Through­out the film, we see many dif­fer­ent rep­re­sen­ta­tions of failed rela­tion­ships and lov­ing done in vain — Cather­ine and Jules, Cather­ine and Jim, Cather­ine and Albert, Cather­ine and Napoleon. — based on the Pla­tonic model of the suc­cess­ful cou­ple. We addi­tion­ally see exam­ples of unortho­dox rela­tion­ships, such as the ones held by Therese, Jules and Jim’s friend from early in the film, who hops from bed to bed but even­tu­ally set­tles down with one man, say­ing, “We’re a per­fect cou­ple! No kids!” Here, we can argue that Plato’s the­ory of suc­cess based on chil­dren has not with­stood the test of time, even in the 1960s, and Catherine’s model of the per­fect cou­ple, where for a rela­tion­ship to work, at least one of the two peo­ple needs to be faith­ful, is gain­ing more success.
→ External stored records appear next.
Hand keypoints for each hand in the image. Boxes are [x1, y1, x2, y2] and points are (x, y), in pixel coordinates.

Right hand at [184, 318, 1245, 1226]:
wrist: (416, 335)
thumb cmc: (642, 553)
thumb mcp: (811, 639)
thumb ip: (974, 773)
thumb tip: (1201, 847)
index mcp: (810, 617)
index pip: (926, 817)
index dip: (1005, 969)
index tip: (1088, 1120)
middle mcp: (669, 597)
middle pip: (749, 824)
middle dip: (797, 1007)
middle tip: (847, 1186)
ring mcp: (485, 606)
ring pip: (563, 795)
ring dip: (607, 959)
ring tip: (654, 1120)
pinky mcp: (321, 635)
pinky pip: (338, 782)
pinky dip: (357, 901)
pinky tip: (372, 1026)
For Jules, Jim, and Cather­ine, there is a Pla­tonic means of inter­pret­ing their ends. The lim­i­ta­tions of redemp­tion are exposed. The rela­tion­ship between the three ends when Cather­ine dri­ves her­self and Jim off a bridge and into a river as Jules looks on. Here, Jules is essen­tially suc­cess­ful since he is left with a copy of Cather­ine in Sabine. Cather­ine finds some suc­cess in her model of reject­ing all reg­u­la­tions by shed­ding her bod­ily form, though she can­not escape it com­pletely, since her ashes can­not be scat­tered from a hill­top into a field because it is against legal regulations.

1 Response to “Mediocre essays on great film, part one”


  • I’m glad you’re shar­ing this. Your descrip­tion of the scene where she jumps into the river made me queasy (in a good way).

    P.S. at first I spelled queasy ‘queezy’.